Step 2: Primary exercises. I wanted to make both days full body so split the workout into push and pull. In choosing the primary exercises I also wanted the rep range to be in the hypertrophy range so I chose large multi-joint exercises and not power movements. Since the client is intermediate they would be able to handle 4 primary exercises. The squat, bench press, chin up and dead lift are all done by themselves so the client can focus on performing these movements well.
Step 3: Secondary exercises. This is where the most variance takes place and you can be very creative. In choosing these exercises I wanted to stay true to the push/pull split and put a special focus on core strength. Lastly I included some exercises that will improve the client’s performance within the primary movements. The single leg squat is a good example as it increases knee, ankle, and hip stability.
Step 4: Tertiary exercises. I opted to include the tertiary exercises within the workout as opposed to doing them at the end. Reason being, this client is an intermediate so will have performed most of these movements before. I also want the workout to be metabolic in nature and the addition of active rest periods in between sets is an added benefit. For this client I would also have a list prepared of tertiary exercises to throw in the workout in an unorganized manner.
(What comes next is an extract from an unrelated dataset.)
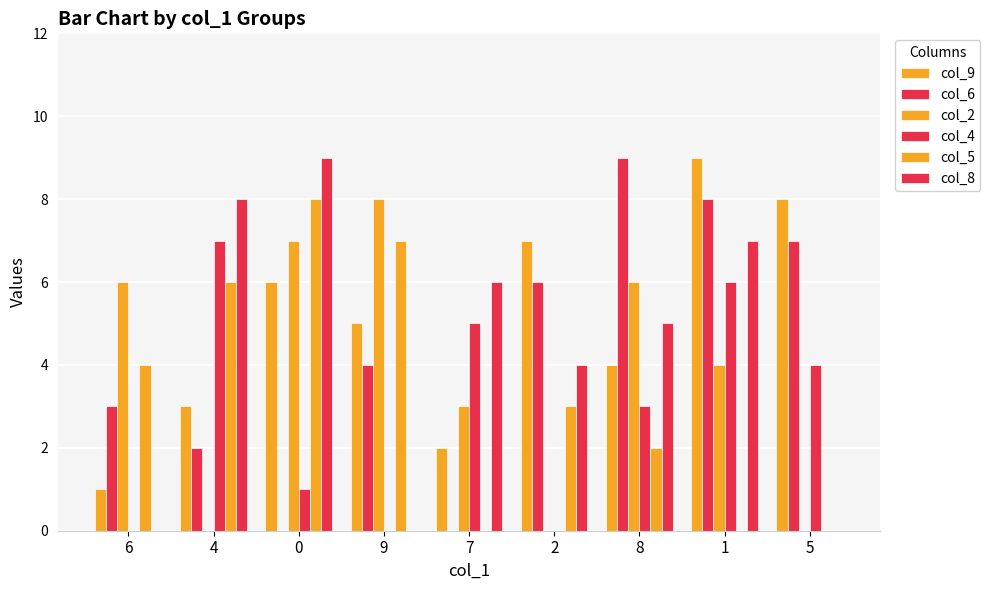

Is it true that col_6 equals 5 at 6?

False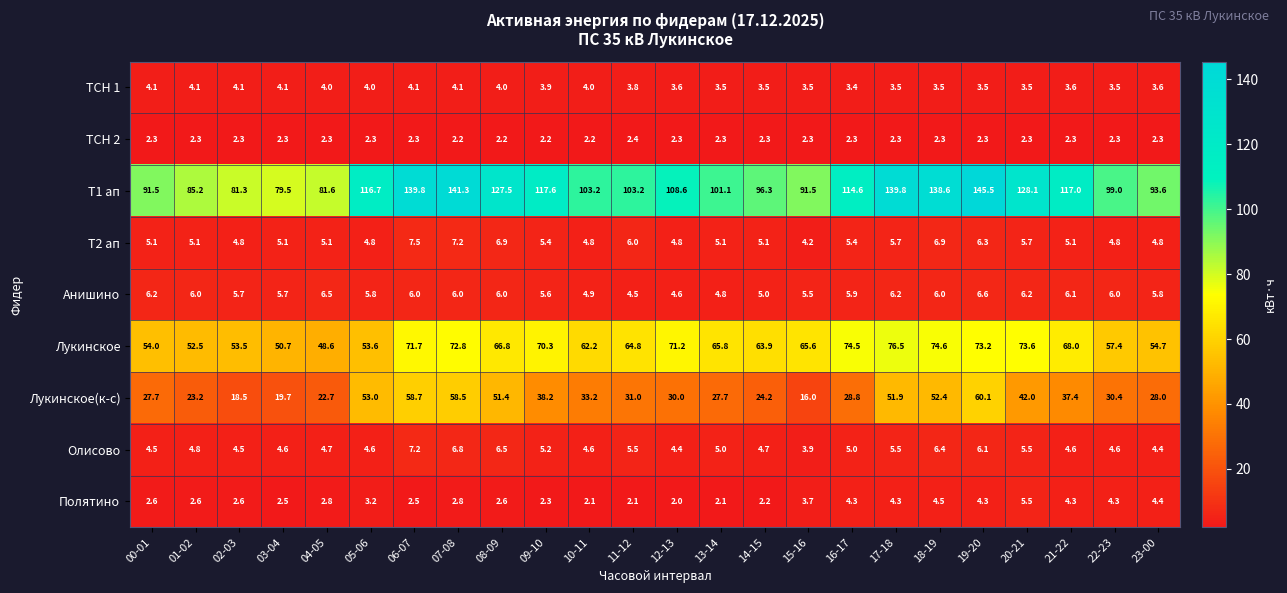

At how many categories does at least one series exceed 74?

24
Step 5: Cardio guidelines. Since I wanted the workout to be metabolic in nature I added sprint intervals throughout. In addition, I added two cardio days for the client to perform throughout the week. This is because the primary goal is fat loss.
Step 6: Dynamic warm up. Again, the client is at the intermediate level so he would be comfortable performing the warm up by himself. I therefore would provide them with the dynamic warm up handout package and show them through it once. Beyond that, their job is to have the warm up completed before they see me.
Avoid Overwhelming Your Client
Beginner clients often are overwhelmed by the whole experience of joining a fitness club and working with a trainer. By designing a complicated program, you make the experience even more overwhelming, and set the client up for frustration and failure.
The key to the Focus System is to ‘Focus’ on 1-2 of the most important things in your client’s program.
Get them excited about the couple exercises that are specifically going to help them, make the workout relevant, and base your progression on the important aspects as they won’t get better at everything.
No matter who your clients are or what your own background is you have to grow your clients step by step to their goals. Follow The Focus System and you will have your bases covered. Make sure not to get caught up in trying to do too much.